I have to say, my brother had practically thought of everything. Before we had come to the hotel, we had stopped at a 24-hour supermarket so that Jeremy could grab some essentials - shower gel, shampoo, toothpaste and brush, underwear. Everything that you could imagine a man would need for an impromptu overnight stay at a hotel.

Once I was alone, I grabbed my bag and opened it to find my shower gel, shampoo, conditioner, toothpaste, and brush in the side compartment of the bag and I grabbed the fresh underwear and the red flannel PJ's that Hailey had packed for me. I couldn't thank her enough for this - everything I needed for comfort was inside this bag. I was so lucky to have the people I did around me. I can't even imagine what would have happened to me if I had been all alone here when Jonah had done what he did tonight.

Would I be lying dead in a morgue right now?

Hell, would anyone, have even known what happened? I could be still lying on my kitchen floor. Fuck, Jonah could have decided to drag his attack out. He could have made it last for days if he had wanted. Another shudder rendered me immobile at the thought as my breath began to race, shallow intakes of air barely filling my lungs, my chest beginning to constrict and tighten as lights flash around the outskirts of my vision. Dropping onto the bed; my head dropped to between my legs as I tried to regulate my breathing. I know this is a panic attack - I have had them before but that knowledge doesn't calm the irrational fear inside of me.

How close had I really come to dying tonight?

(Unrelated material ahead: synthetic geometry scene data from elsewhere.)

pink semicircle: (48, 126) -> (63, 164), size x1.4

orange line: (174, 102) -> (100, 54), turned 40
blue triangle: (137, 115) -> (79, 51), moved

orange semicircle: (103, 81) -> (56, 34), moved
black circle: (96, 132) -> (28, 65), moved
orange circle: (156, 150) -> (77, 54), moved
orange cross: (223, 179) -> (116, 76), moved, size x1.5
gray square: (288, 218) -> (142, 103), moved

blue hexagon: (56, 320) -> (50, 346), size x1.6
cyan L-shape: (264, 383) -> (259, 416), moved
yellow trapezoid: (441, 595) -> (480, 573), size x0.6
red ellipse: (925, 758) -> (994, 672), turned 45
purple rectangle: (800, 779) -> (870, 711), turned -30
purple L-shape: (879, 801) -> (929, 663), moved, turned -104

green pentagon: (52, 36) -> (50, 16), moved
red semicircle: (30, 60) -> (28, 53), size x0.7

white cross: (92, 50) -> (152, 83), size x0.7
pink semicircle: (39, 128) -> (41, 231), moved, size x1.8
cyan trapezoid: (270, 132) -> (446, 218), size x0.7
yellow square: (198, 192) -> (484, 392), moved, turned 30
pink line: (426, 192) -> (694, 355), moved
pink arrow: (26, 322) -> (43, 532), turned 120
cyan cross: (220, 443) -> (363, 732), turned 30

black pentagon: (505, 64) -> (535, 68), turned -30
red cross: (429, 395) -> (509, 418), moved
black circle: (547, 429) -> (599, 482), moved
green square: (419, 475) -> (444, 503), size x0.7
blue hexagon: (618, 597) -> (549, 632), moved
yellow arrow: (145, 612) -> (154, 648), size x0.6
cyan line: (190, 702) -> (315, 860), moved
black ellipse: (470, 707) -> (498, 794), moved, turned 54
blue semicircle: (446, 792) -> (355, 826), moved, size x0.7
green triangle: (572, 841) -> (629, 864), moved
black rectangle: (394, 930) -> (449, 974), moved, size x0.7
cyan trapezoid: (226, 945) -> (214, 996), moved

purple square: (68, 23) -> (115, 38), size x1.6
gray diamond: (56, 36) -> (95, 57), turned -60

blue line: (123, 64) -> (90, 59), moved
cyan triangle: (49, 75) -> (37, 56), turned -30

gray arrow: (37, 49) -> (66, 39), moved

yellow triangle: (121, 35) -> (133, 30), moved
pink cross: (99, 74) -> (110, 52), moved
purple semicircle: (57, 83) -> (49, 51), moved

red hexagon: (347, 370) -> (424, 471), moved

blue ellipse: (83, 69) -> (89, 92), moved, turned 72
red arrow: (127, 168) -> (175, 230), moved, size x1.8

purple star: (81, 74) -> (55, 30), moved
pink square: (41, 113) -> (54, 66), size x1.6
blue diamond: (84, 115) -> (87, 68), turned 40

Breathe in for 5 seconds, hold for 6 seconds and breathe out of 8 seconds. I tell myself over and over, forcing my body to comply with my thoughts and after a few moments the panic begins to ebb away. All that is left in its wake is a weak and trembling shell. I don't feel like myself anymore. I feel less of a person, and I don't know how I am ever going to be able to fix that or get past it.

Once I felt more in control of my faculties, I gathered up my stuff and made my way into the en-suite, turning on the shower; I let it heat up while I brushed my teeth and washed my face.

What was happening to Jonah right now?

Was it wrong that I was thinking about him? I know that it isn't anything more than self-preservation at this point. Knowing where he is, what is happening to him - directly correlates to how safe I can feel. Or how much I can let my guard down.

I mean, it is highly unlikely that, even if he isn't in police custody right now, that he would know where to find us, but there is nothing rational about the fear I am now feeling. Stepping under the jet of water, I closed my eyes and tried to push all thoughts out of my head. I would have to find a way to switch my brain off if I planned on getting any sleep at all tonight.

A Couple of Hours Later;
Jeremy Irvine...

The inside of the suite was so quiet and still that you could have heard a pin drop. Outside the buzz of traffic had begun to steadily grow as the sun rose into the sky - the city coming alive with commuters making their way to start their working day. However, everyone in this suite was fast asleep; on my way back from taking my shower earlier, I had heard the moans coming from Jay and Hailey's room - it appeared to me that things were finally getting back to normal for them - which in my opinion was a good thing. It was clear to anyone who spent any amount of time with them that they belonged to one another. Hell, just looking at them you could see their connection to one another. The subtle way they touched one another, the love in their eyes when they looked at one another and the familiar and easy way in which they communicated.